- Exercise details -
The goal is a clean copy of all the data below, with pictures dropped and everything else retyped exactly.

- Extracted material -

┌──

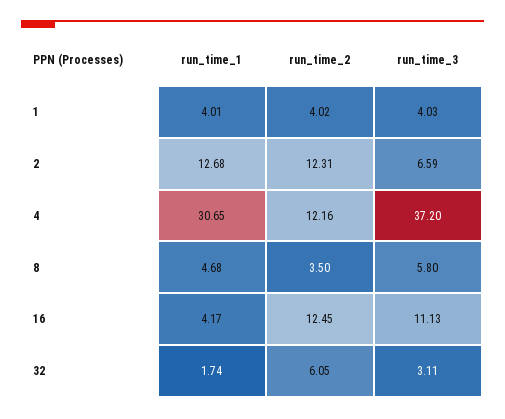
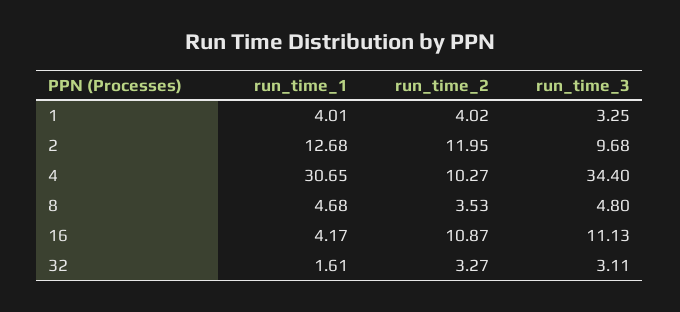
run_time_3, 1: 4.03 -> 3.25
run_time_2, 2: 12.31 -> 11.95
run_time_3, 2: 6.59 -> 9.68
run_time_2, 4: 12.16 -> 10.27
run_time_3, 4: 37.2 -> 34.4
run_time_2, 8: 3.5 -> 3.53
run_time_3, 8: 5.8 -> 4.8
run_time_2, 16: 12.45 -> 10.87
run_time_1, 32: 1.74 -> 1.61
run_time_2, 32: 6.05 -> 3.27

└──

- Result below -
run_time_3, 1: 4.03 -> 3.25
run_time_2, 2: 12.31 -> 11.95
run_time_3, 2: 6.59 -> 9.68
run_time_2, 4: 12.16 -> 10.27
run_time_3, 4: 37.2 -> 34.4
run_time_2, 8: 3.5 -> 3.53
run_time_3, 8: 5.8 -> 4.8
run_time_2, 16: 12.45 -> 10.87
run_time_1, 32: 1.74 -> 1.61
run_time_2, 32: 6.05 -> 3.27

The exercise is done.